Newly uncovered American historical documents appear to contradict claims that the militarist leader’s remains were preserved and enshrined in a Buddhist temple. Instead, they were flown out to sea and scattered over a wide area to frustrate any effort to establish them as objects of pilgrimage.
A Japanese historian, Hiroaki Takazawa of Nihon University,
has revealed the documents three years after finding them in the
United States National Archives and Records Administration.
After being convicted, Tojo was hanged on December 23, 1948, together with six other wartime leaders, including General Iwane Matsui, who was responsible for the Nanjing Massacre.

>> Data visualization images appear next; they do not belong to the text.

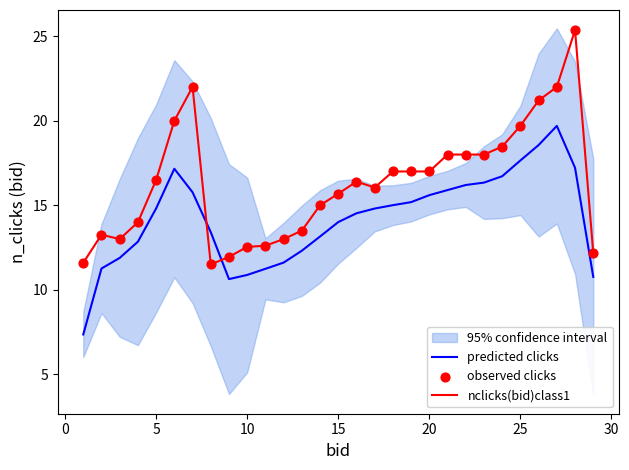

Is it true that nclicks(bid)class1 equals 6.5 at 10?

False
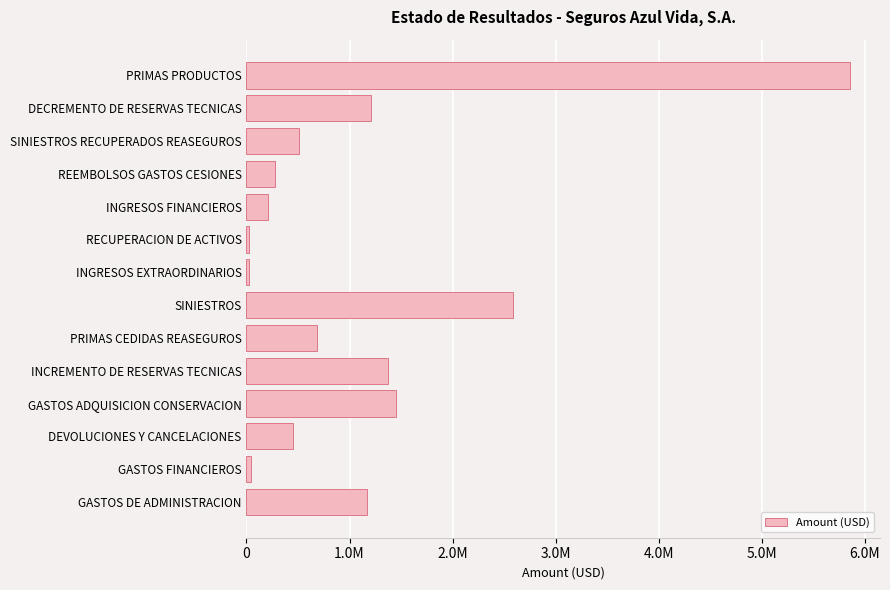

Are the bars horizontal?

Yes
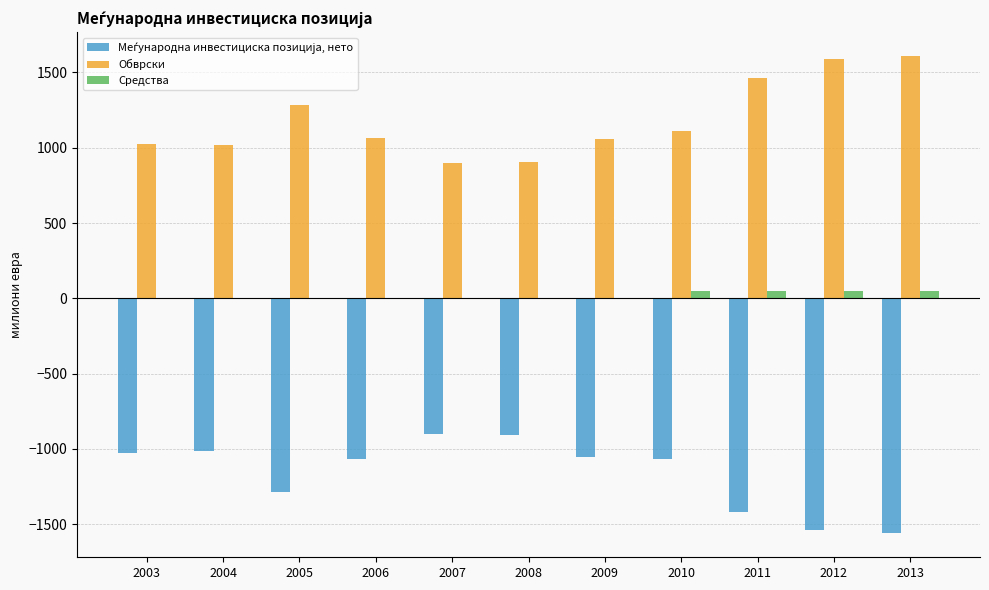

What is the sum of all Обврски values?

13028.0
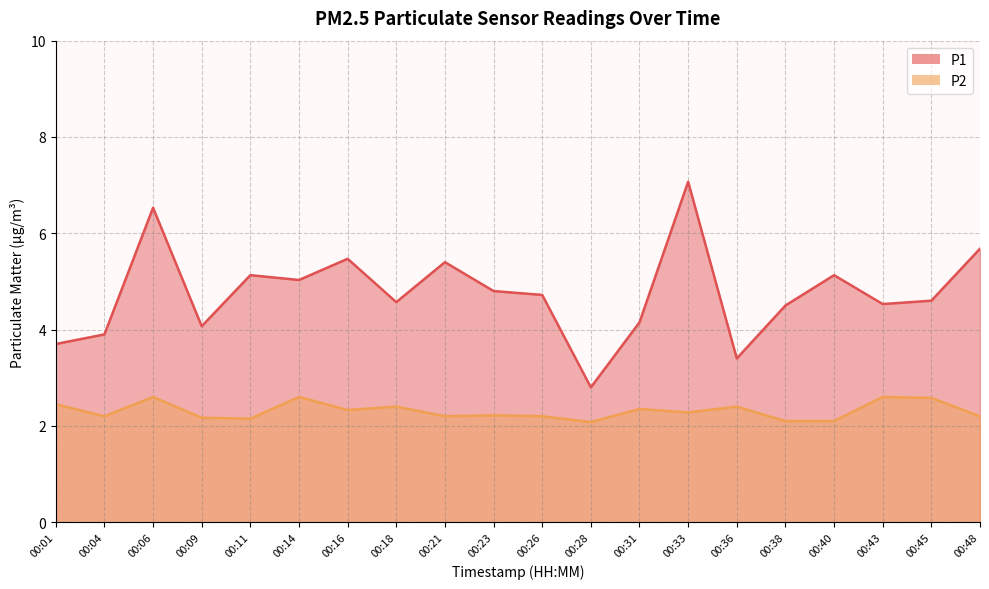

What is the value of the P1 point at the 4th from the left?

4.1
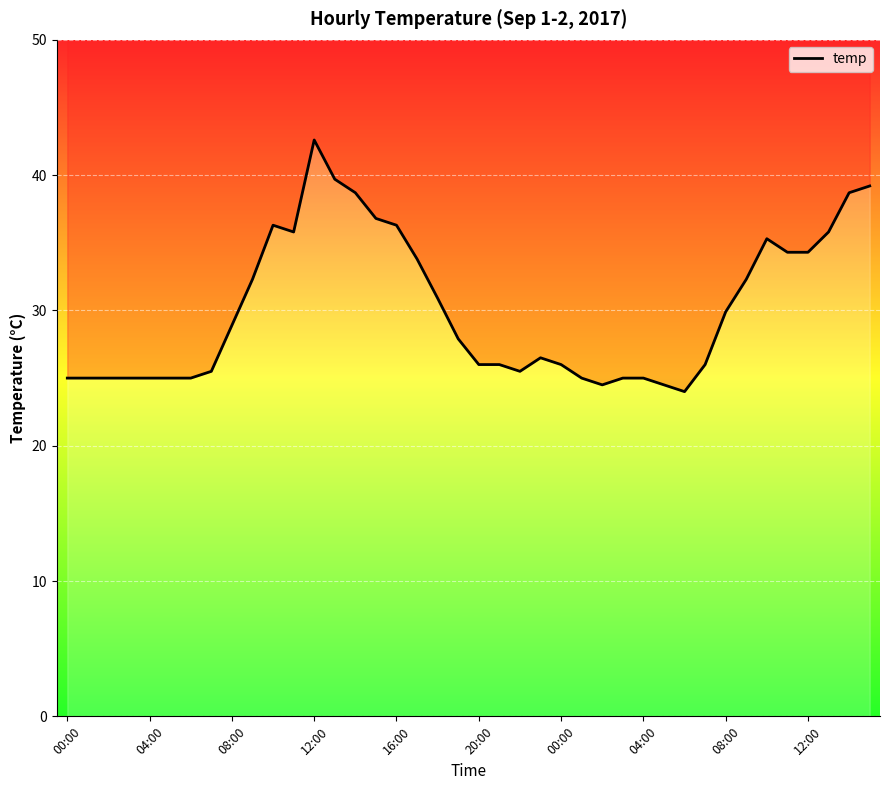

What is the sum of all values?

1204.3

In 1958, six years after the end of the US occupation of Japan, a lawyer for some of the Tokyo defendants, Shohei Sanmonji, said that on December 26 he had gone to the crematorium where the men’s bodies had been burnt and recovered traces of ashes. The documents cast doubt on whether they did belong to the men or were just residue.
Two US reports, dated December 23, 1948, and January 4, 1949, describe the actions taken by US Major Luther Frierson, who oversaw the executions. He accompanied the bodies of the dead men to the crematorium in Yokohama.
The ashes were placed in separate urns and loaded into an army plane.
‘‘We proceeded to a point approximately 30 miles over the Pacific Ocean east of Yokohama where I personally scattered the cremated remains over a wide area,’’ Frierson wrote in his report.
William Sebald, aide to General Douglas MacArthur, the occupation’s supreme commander, wrote later that the ashes were scattered to prevent the leaders being ‘‘deified’’.
The ashes scooped up by Sanmonji were preserved in Koa Kannon, a Buddhist temple. In 1959 a monument was erected there and in 1960 some of the ashes were buried on Mt Sangane. In 1971 the first monument was blown up.